#### THE TASK:
Each entry must be given again exactly as it appears, with images excluded.

** THE INPUT follows **

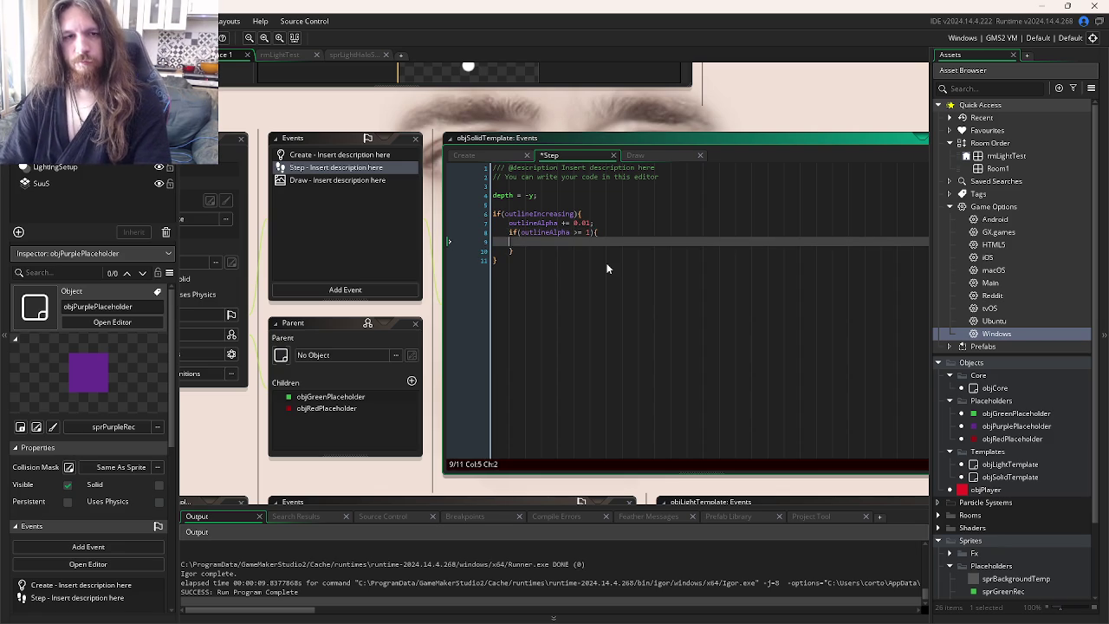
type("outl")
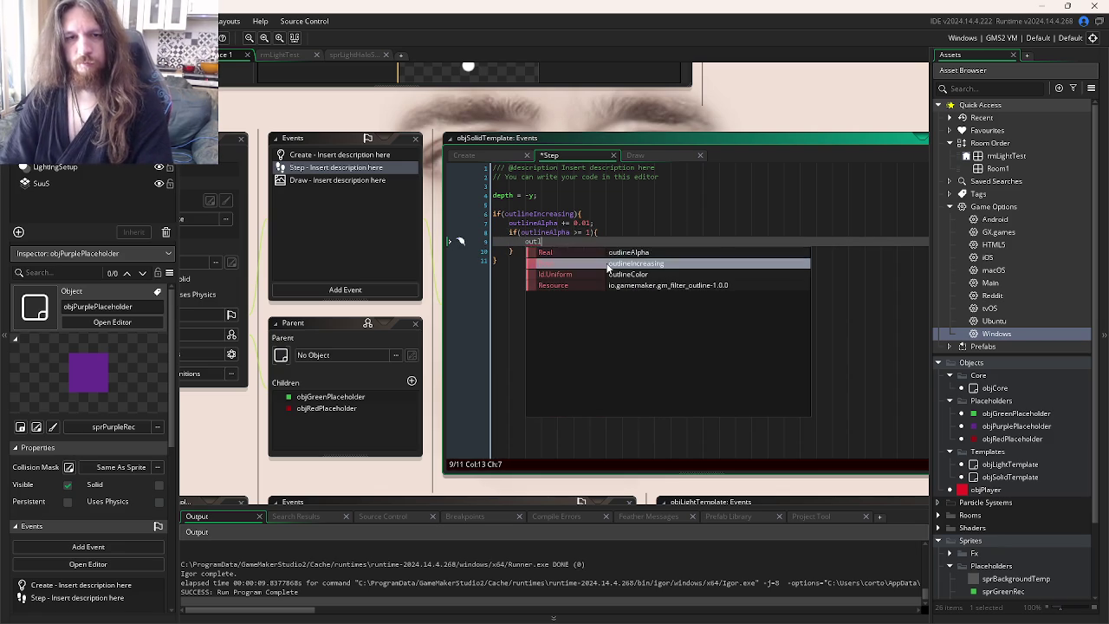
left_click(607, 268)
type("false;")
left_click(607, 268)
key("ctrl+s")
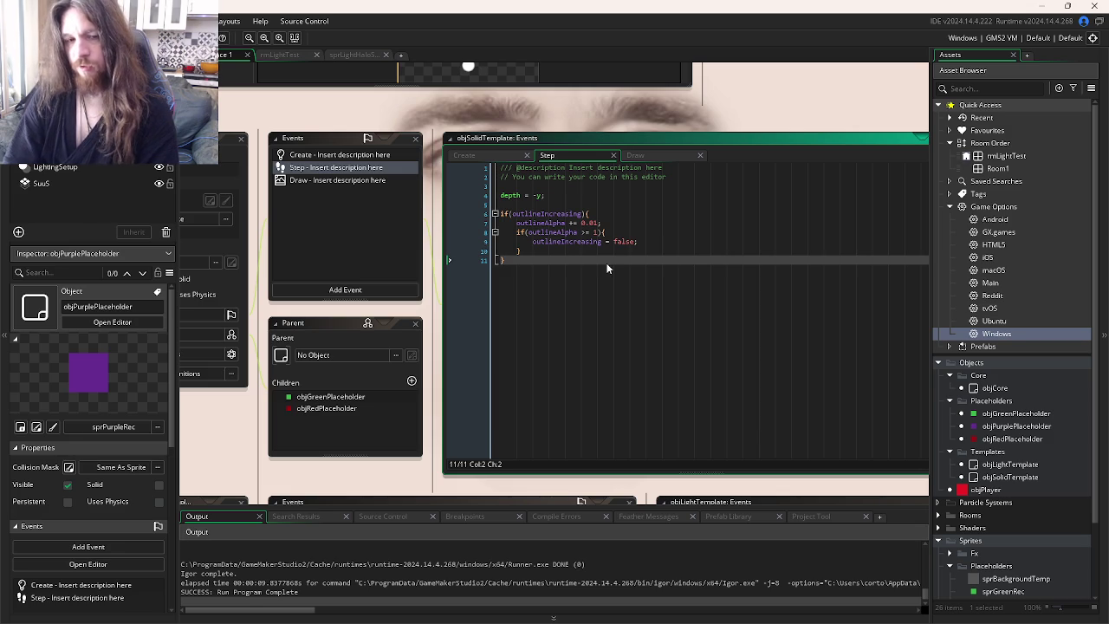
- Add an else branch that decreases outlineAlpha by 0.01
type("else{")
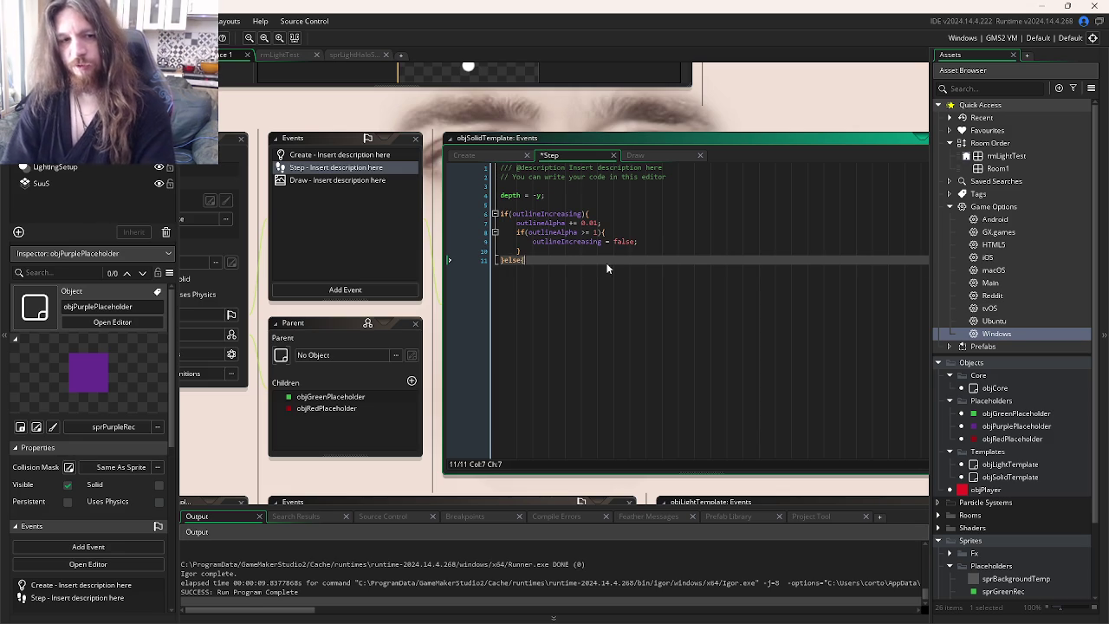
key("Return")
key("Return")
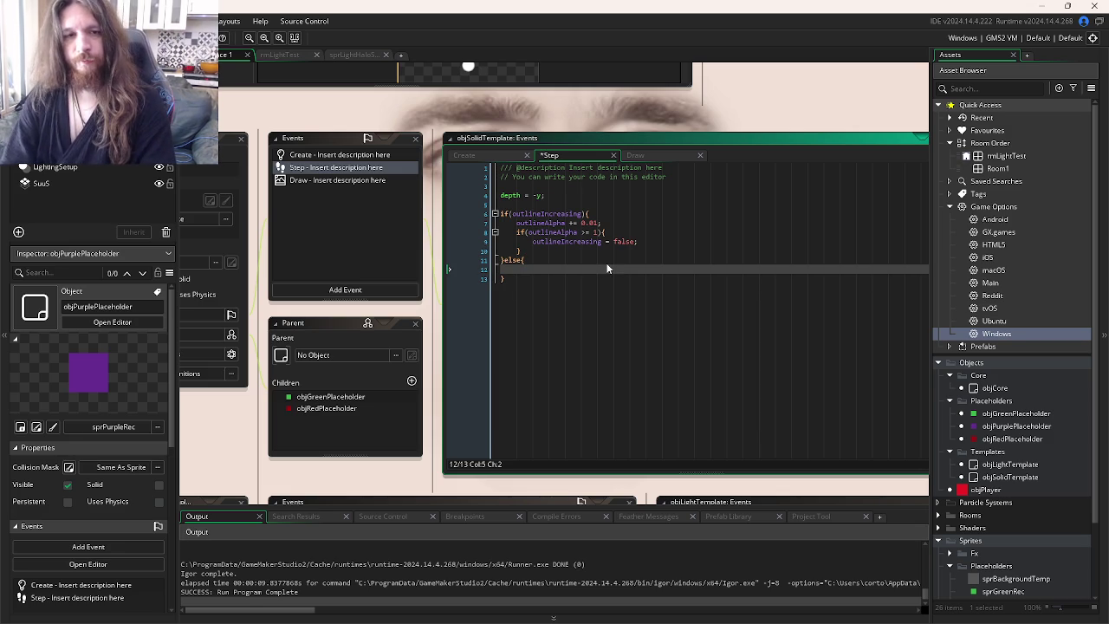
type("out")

** End of THE INPUT **

#### RESULT BELOW:
type("outl")
left_click(607, 268)
type("false;")
left_click(607, 268)
key("ctrl+s")
- Add an else branch that decreases outlineAlpha by 0.01
type("else{")
key("Return")
key("Return")
type("out")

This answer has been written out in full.